▸ **Données de l'exercice**
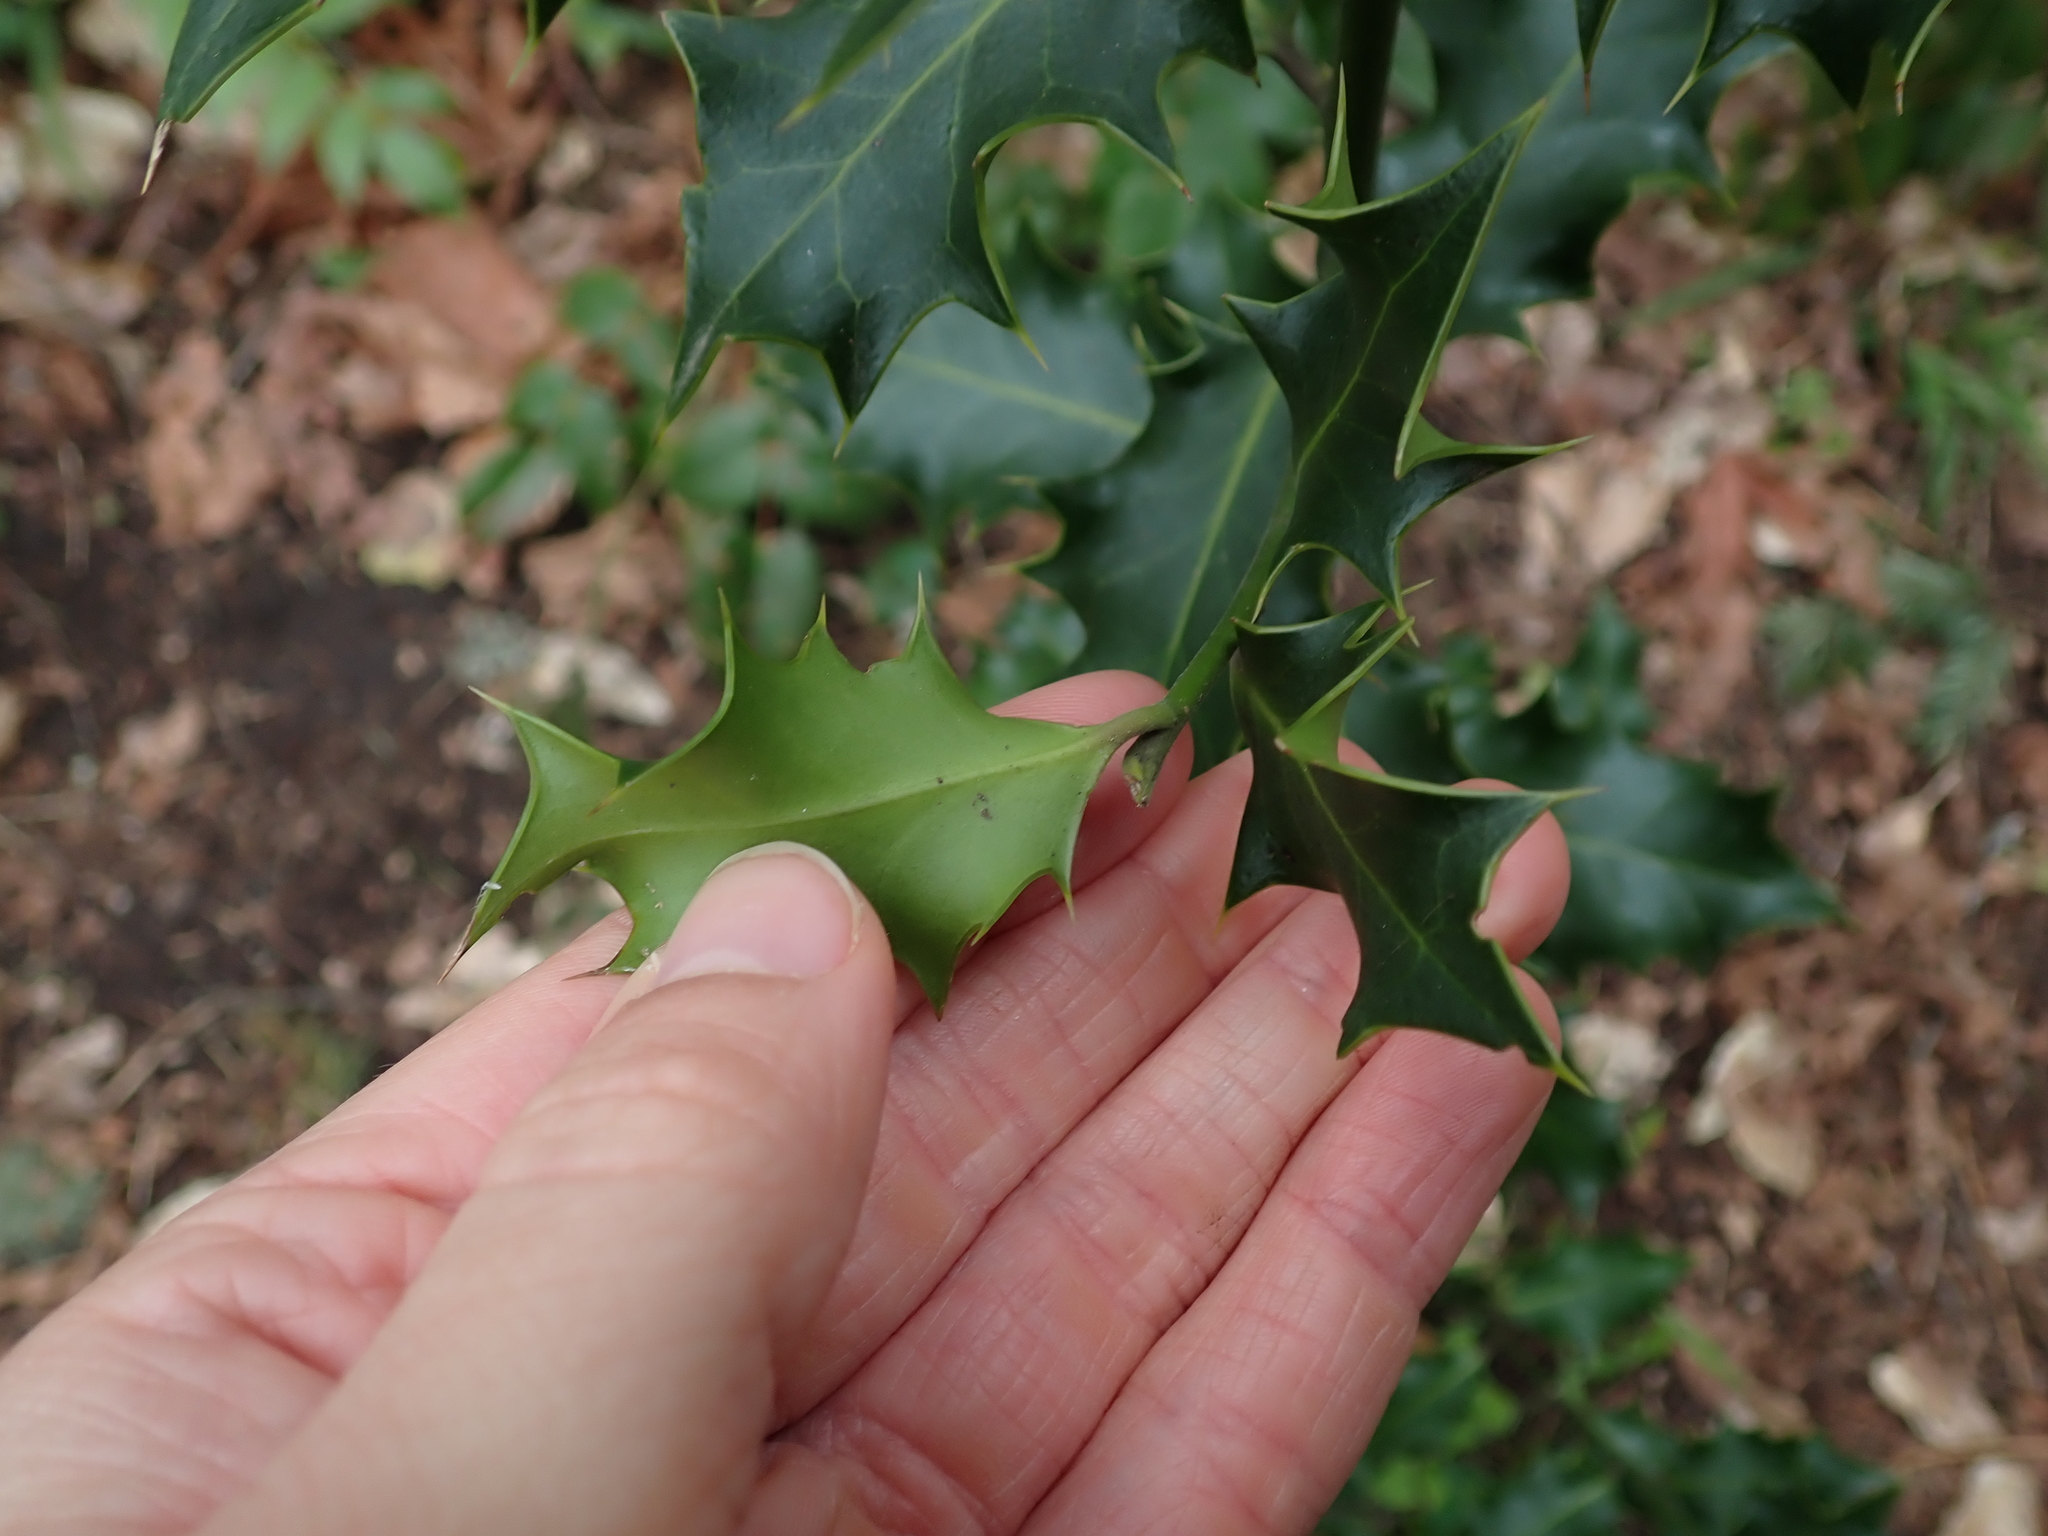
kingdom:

* * *

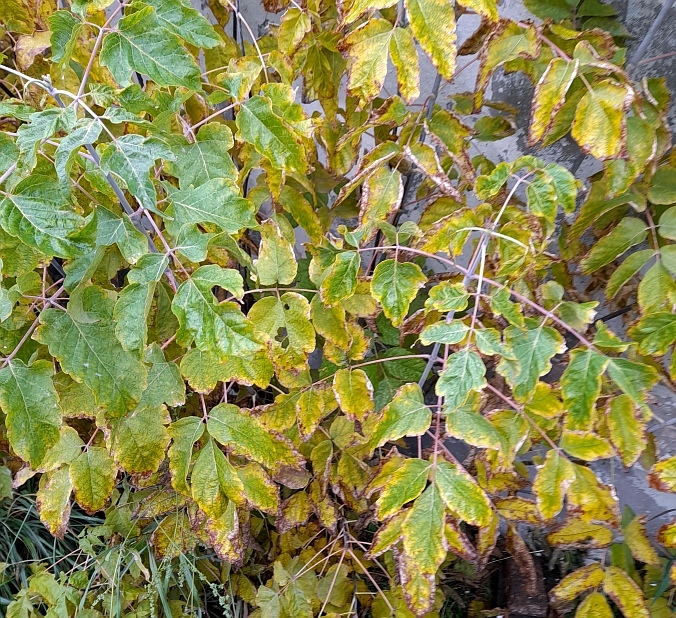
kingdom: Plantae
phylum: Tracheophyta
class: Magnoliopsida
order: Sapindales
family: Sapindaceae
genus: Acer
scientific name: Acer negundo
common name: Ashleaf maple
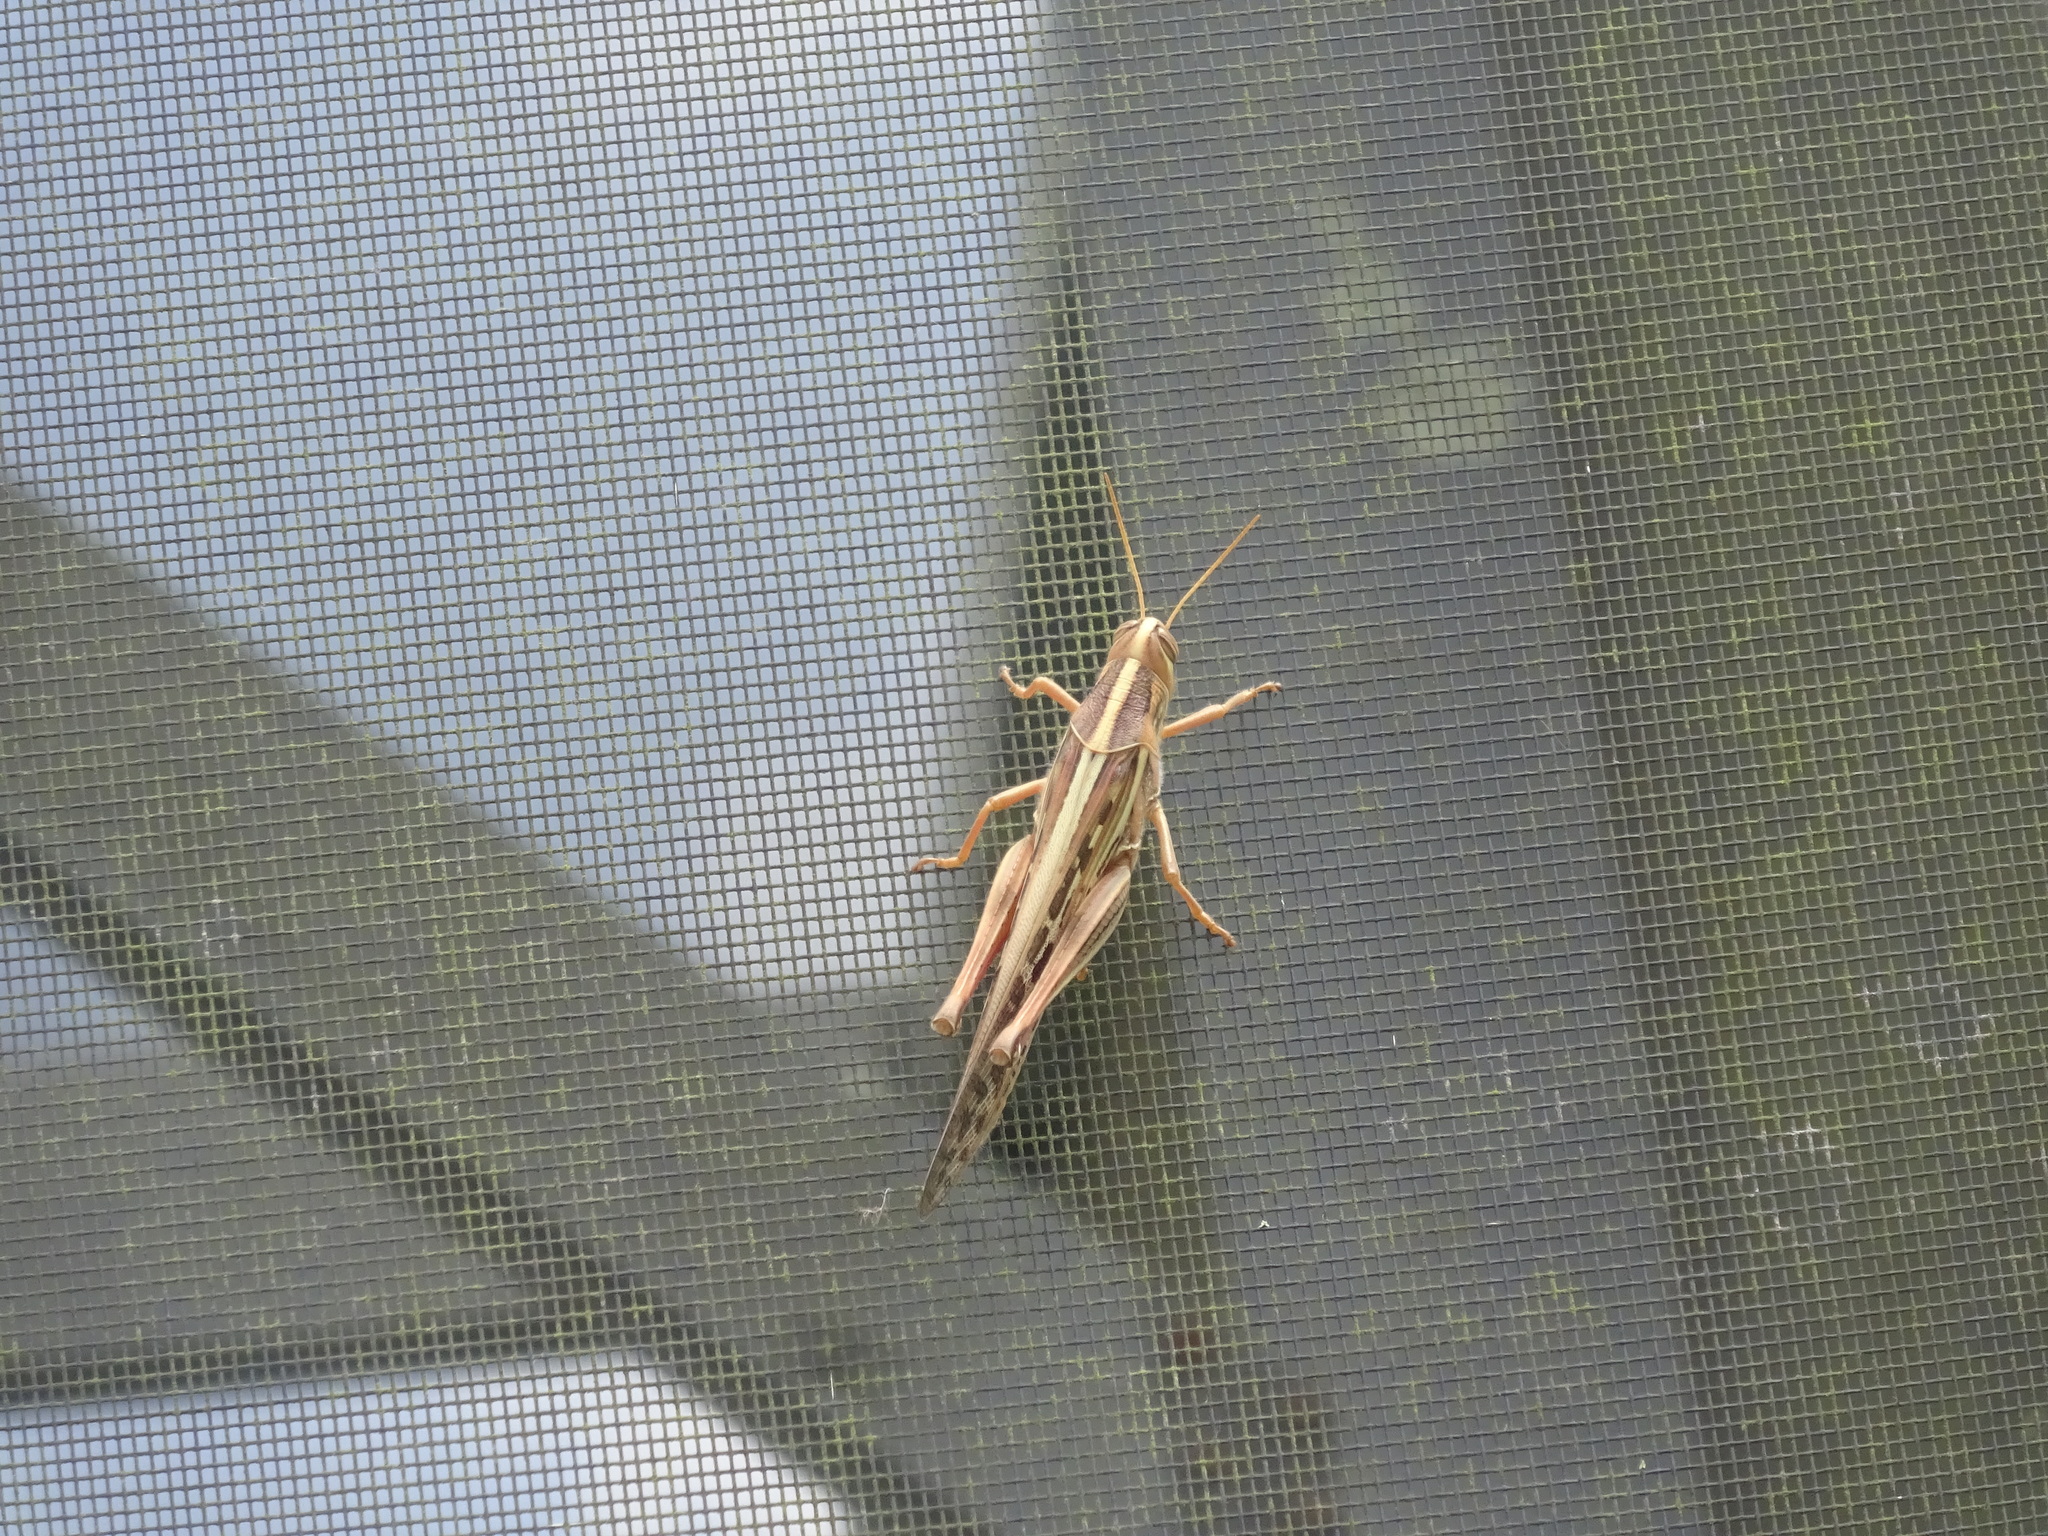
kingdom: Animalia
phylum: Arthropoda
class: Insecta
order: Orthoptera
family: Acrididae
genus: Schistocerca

▸ **Détails de l'exercice**
Recopiez fidèlement le passage qui va de la ligne contenant « order: Sapindales » jusqu'à la ligne contenant « genus: Schistocerca », ces deux lignes comprises. N'incluez pas les images dans votre réponse.

▸ **Réponse attendue**
order: Sapindales
family: Sapindaceae
genus: Acer
scientific name: Acer negundo
common name: Ashleaf maple
kingdom: Animalia
phylum: Arthropoda
class: Insecta
order: Orthoptera
family: Acrididae
genus: Schistocerca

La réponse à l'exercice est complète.